Emmanuel Auguste, a 48-year-old painter, scraped together the $5 a ticket to send his family, including seven children, to the town of Gonaives in the north on Wednesday.

Port-au-Prince has an infrastructure to cater for just 400,000 people -- but the city has an actual population of close to three million.

Ralph Chevry, a prominent Haitian businessman, said it had been a government goal for years to persuade more people to move out of the overcrowded capital.

"Many people in the city own some sort of property in the country so they won't be wandering around aimlessly," he said.

Amid fears that a wave of refugees will head for Cuba the US is erecting tents at the Guantanamo Bay base.

In the early 1990s the base was home to tens of thousands of Haitian boat people fleeing political unrest.

There was concern in Florida that ocean currents would bring Haitian migrants there.

American ships have already set up a containment barrier around Port-au-Prince to stop Haitians fleeing by boat.

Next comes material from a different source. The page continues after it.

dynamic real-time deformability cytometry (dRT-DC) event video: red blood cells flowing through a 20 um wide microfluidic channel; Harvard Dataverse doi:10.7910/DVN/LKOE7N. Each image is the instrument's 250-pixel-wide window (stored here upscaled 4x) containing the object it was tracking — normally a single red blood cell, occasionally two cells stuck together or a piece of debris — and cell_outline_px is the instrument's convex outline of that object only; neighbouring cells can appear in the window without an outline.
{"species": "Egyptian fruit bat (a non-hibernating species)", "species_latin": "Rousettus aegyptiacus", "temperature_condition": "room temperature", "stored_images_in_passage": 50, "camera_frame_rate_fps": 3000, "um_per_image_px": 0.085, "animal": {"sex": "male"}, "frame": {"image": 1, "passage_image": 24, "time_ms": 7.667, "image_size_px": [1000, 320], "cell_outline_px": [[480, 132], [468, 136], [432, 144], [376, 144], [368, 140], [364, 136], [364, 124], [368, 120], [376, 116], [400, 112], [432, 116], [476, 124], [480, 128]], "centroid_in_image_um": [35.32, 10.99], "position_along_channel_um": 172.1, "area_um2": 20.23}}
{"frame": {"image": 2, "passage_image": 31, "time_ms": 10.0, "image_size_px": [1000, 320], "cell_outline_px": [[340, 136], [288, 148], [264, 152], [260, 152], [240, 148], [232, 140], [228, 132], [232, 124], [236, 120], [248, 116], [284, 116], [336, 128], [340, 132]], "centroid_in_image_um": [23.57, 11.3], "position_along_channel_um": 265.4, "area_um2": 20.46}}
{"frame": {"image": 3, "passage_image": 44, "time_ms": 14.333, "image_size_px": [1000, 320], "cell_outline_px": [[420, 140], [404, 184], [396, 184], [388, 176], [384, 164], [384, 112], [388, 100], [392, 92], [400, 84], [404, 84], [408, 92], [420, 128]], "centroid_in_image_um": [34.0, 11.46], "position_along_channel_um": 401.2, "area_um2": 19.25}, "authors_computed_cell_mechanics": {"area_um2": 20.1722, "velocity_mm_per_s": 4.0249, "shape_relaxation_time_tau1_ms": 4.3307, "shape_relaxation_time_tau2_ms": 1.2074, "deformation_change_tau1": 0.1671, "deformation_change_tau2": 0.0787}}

David Halstead, director of Florida's division of emergency management, said the strategy was to use the large US naval and coast guard presence around Haiti to intercept Haitian boat people before they got close to America.

"I think right now, with everyone watching Haiti, for any boat or ship to be able to get out of there illegally would be a miracle in itself," he said.

Daily flights of US Air Force EC-130J Commando Solo aircraft -- airborne radio stations -- have been broadcasting warnings that would-be migrants will be intercepted and "sent home".

To help get the message across the US military is distributing 50,000 portable solar-powered and wind-up radios as well as food aid to Haitians.

"We don't want people to endanger their lives by taking risks to try to get to the US at this time," said Gordon Duguid, a state department spokesman.